Third year medical students are smart: they have clearly achieved excellence in order to make it to this stage, and their proximity to their recent preclinical coursework and Step examinations provides them with a wealth of book knowledge. However, most third year students have minimal amounts of clinical experience and little awareness or knowledge of how medicine is actually delivered. While most third year medical students are aware of this fact and accept it with humility, a select few have difficulty accepting the advice, moulding, and criticism that inevitably comes from residents and attendings. Everyone has room to improve, but not everyone is willing to change. These students unfortunately develop a shell that blocks out criticism and advice, discounting criticism as the product of a resident or attending that “had it out for me.” Unfortunately, these future physicians are also the future recipients of law suits and disciplinary action. Given that most residents and attendings are saddled with excess responsibility, it takes a lot of activation energy to produce constructive criticism, so advice or criticism given is rarely fictitious.

5. Lacking confidence.

While some students fail due to pride and overconfidence, most students trend in the opposite direction: they feel like imposters in a new and alien environment. Bombarded by questions from their residents and attendings, the habitual answer of the overwhelmed is “I don’t know” as it would seem to be the easiest and quickest way of cutting short the torture of feeling helpless and unknowledgeable. Students cope with this in many different ways (some more maturely than others), but typically the best recommendation given to them by residents and attendings is to commit to an answer or decision and yet still remain flexible to learning and changing.

6. Sandbagging or upstaging a fellow student.

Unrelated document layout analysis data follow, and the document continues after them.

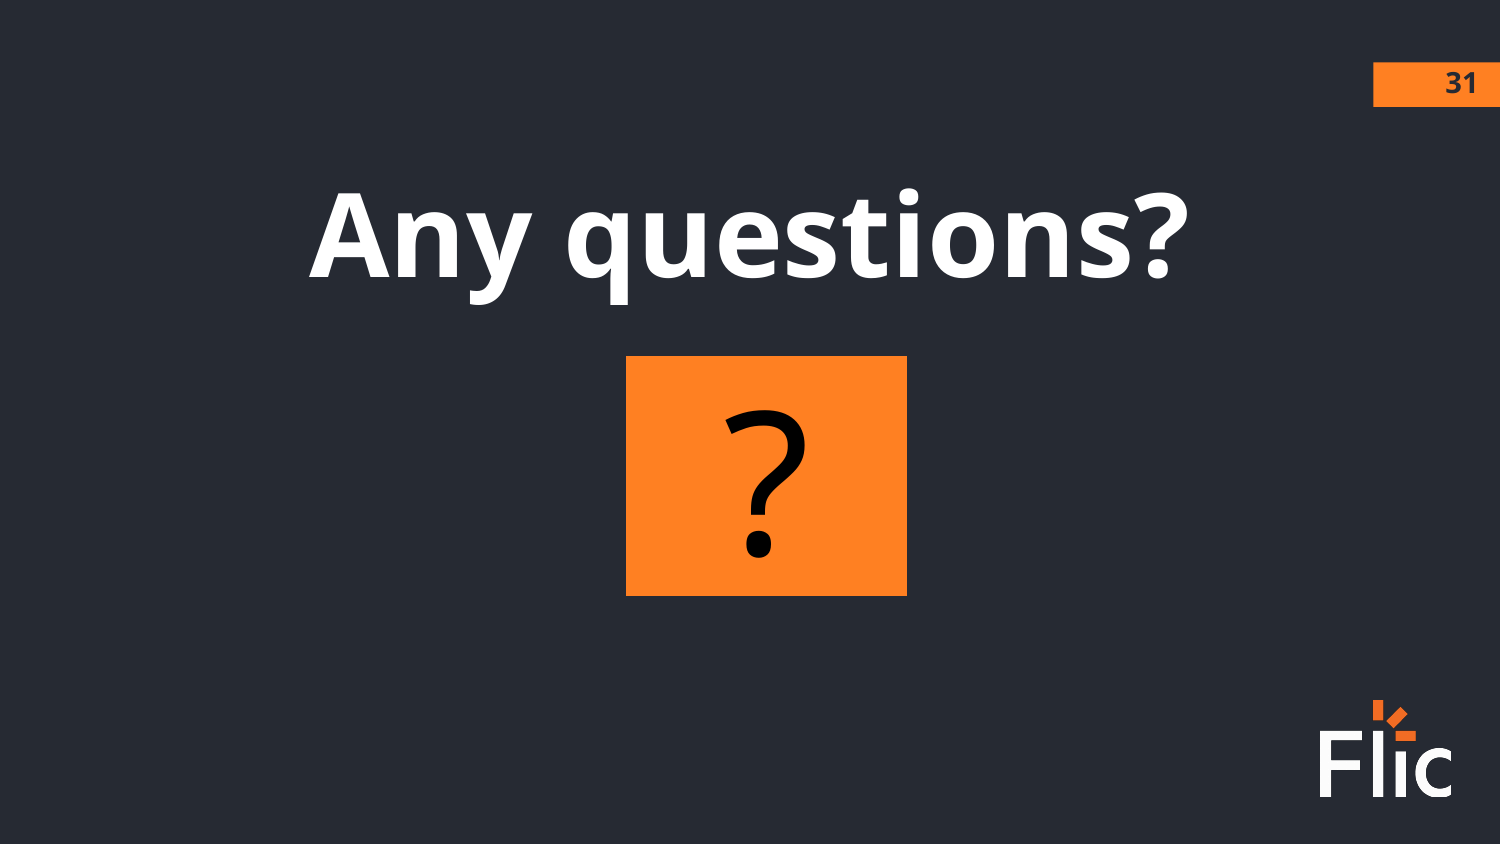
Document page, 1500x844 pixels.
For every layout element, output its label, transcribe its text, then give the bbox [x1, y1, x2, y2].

slide_number ‹#› [1423, 66, 1500, 104]
text_box ? [624, 354, 909, 598]
text_box Any questions? [0, 161, 1500, 318]
picture [1320, 700, 1451, 797]
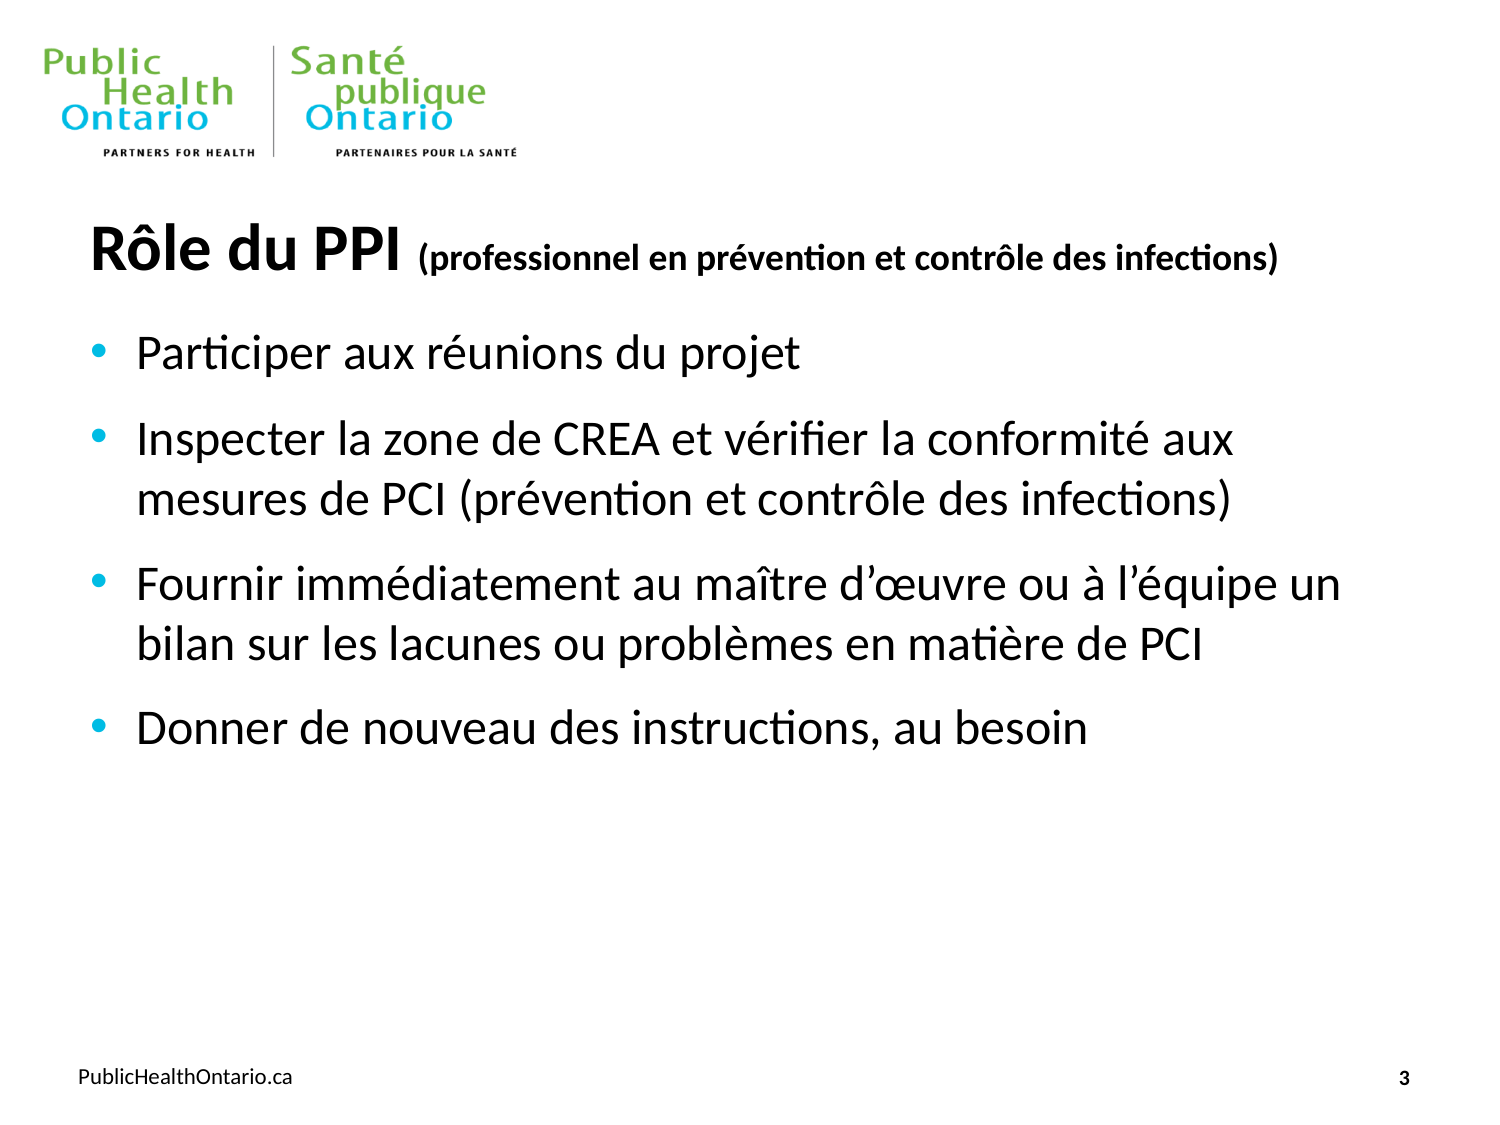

At my medical school, showing off and upstaging fellow students or residents was called “sandbagging,” as though one were physically dropping a sandbag from offstage onto an unsuspecting colleague. The most common form of this is when a student answers a question directed at another student. In the stressful environment created by the wards, students all too often feel pressure to perform and look smart in front of their residents and attendings, and this can breed distasteful manifestations of competitiveness. This tendency is unfortunately fostered by some residents and attendings when they don’t direct their questions at individuals. Nonetheless, trying to look good at the expense of others inevitably reflects very poorly on one’s character as few people would want this type of person as a colleague.

7. Being unkind or cruel.

Lastly, students sometimes too easily pick up on the bad habits of residents and attendings. In particular, residents and attendings will occasionally remark unfavorably, joke, or complain about other people (who may be obstructing or causing detriment to patient care) in a private setting when students are present. However, residents and attendings have gained experience and training in tempering their feelings in such manner that it does not affect their interactions with these other parties; these expressions behind closed doors are, in some ways, safety release valves. Many students, however, have not learned or developed these skills and balancing measures. Students then may sometimes actly rudely or unkindly to others as they “side” with their residents and attendings. However, this type of behavior is never acceptable at any level of training or practice and should be guarded against at all times. One of the most important tasks for all physicians is to bridge gaps in understanding with patients, families, and other staff members (e.g. nurses, technicians, therapists) in order to lead and direct the best care possible, and the avenues by which this may occur are obliterated once rudeness and meanness color the interaction.

Fellow residents, what mistakes have you seen students make? What advice would you give to them to avoid common pitfalls as third year medical students? What measures should they take to succeed in becoming excellent physicians?